▶ DESCRIPTION OF THE TASK: Please repeat the data below exactly, with the pictures removed.

▶ AVAILABLE DATA:
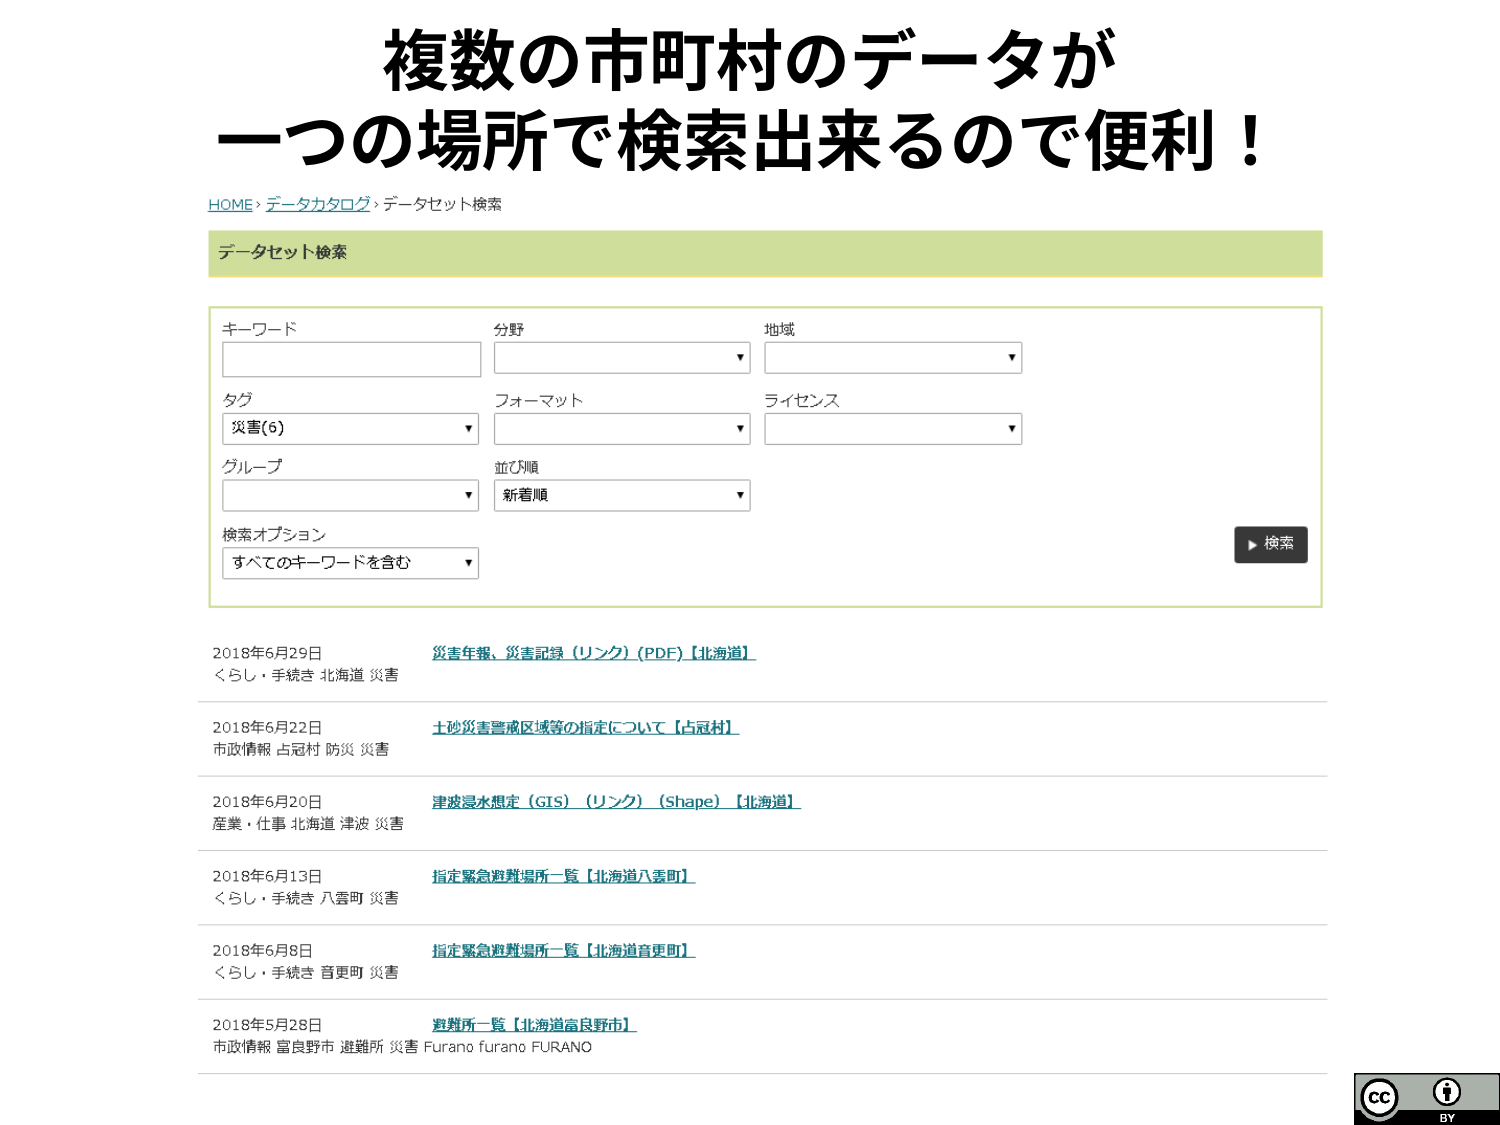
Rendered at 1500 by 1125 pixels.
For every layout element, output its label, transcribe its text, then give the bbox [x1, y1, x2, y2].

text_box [176, 188, 1364, 1093]
text_box 複数の市町村のデータが 一つの場所で検索出来るので便利！ [0, 11, 1500, 187]
picture [1354, 1073, 1500, 1125]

▶ EXERCISE RESULT:
Rendered at 1500 by 1125 pixels.
For every layout element, output its label, transcribe its text, then give the bbox [x1, y1, x2, y2].

text_box [176, 188, 1364, 1093]
text_box 複数の市町村のデータが 一つの場所で検索出来るので便利！ [0, 11, 1500, 187]
picture [1354, 1073, 1500, 1125]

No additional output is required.